In a bold move to supercharge infrastructure, the Indian government may ramp up capital spending by 10% in the 2026-27 Union Budget, pushing it beyond Rs 12 lakh crore mark, according to an SBI analysis unveiled Wednesday. This escalation promises to invigorate key areas and propel economic momentum.
Highways will see expanded networks, railways modernized tracks, ports deepened capacities, and power grids fortified—all beneficiaries of this capex infusion. The ripple effects? Faster growth rates and a surge in job creation, particularly in labor-intensive sectors, helping sustain India’s demographic dividend.
This budget arrives against a backdrop of global economic turbulence, where fragmentation and debt woes loom large. Yet, India’s commitment to fiscal prudence stands firm, drawing lessons from its stellar post-pandemic recovery that eclipsed the global financial crisis era.
SBI forecasts slight upticks in tax revenues, stable non-tax inflows, and nominal GDP growth of 10.5-11%. Commodity price pressures could nudge wholesale inflation higher, keeping fiscal deficit at 4.2% of GDP—potentially adjustable with new GDP data.
Borrowing dynamics show optimism: Centre’s net needs at Rs 11.7 lakh crore against Rs 4.87 lakh crore repayments; states at Rs 12.6 lakh crore borrowing with Rs 4.2 lakh crore outflows. RBI’s increased OMOs will likely ensure market stability.
To enhance savings, SBI recommends tax parity for bank deposit interest with capital gains, 3-year lock-ins for FDs akin to ELSS, and higher TDS limits. Indirect tax tweaks include ISD redefinition to curb disputes, no GST-TDS on bank services, and reforms in insurance-pension to broaden access.

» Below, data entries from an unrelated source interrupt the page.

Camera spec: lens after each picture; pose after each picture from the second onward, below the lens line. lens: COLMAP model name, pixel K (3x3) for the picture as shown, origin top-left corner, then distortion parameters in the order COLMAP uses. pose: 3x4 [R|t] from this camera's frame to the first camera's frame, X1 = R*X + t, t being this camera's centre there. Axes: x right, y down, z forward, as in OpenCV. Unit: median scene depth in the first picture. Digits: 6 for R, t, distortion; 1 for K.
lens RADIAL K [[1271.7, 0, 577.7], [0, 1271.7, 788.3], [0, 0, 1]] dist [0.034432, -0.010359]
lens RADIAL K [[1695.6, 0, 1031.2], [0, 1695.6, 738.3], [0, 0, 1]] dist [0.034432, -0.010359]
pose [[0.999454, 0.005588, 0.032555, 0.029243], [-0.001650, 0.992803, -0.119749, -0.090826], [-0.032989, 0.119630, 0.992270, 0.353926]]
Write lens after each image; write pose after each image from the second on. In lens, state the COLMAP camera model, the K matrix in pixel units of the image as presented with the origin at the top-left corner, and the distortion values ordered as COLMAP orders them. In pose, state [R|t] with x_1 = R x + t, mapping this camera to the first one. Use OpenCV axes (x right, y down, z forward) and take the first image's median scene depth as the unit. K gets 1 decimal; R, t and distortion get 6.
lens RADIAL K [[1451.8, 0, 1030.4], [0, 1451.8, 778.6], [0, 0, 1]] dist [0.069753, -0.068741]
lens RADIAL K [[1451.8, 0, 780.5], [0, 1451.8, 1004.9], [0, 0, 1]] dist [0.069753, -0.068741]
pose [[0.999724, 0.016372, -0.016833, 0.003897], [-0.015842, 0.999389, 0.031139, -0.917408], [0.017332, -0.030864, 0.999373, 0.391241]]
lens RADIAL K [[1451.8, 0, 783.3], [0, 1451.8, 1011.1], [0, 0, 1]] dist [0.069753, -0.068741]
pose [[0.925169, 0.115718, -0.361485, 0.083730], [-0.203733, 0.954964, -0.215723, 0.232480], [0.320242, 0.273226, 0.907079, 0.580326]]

States, carrying hefty debt loads, need transparent medium-term debt plans aligned with GSDP growth, not just deficit goals. The Union Budget should spotlight this for cohesive fiscal strategy.
Overall, SBI’s blueprint envisions a budget that not only invests in tomorrow’s India but also fortifies its financial architecture for enduring prosperity.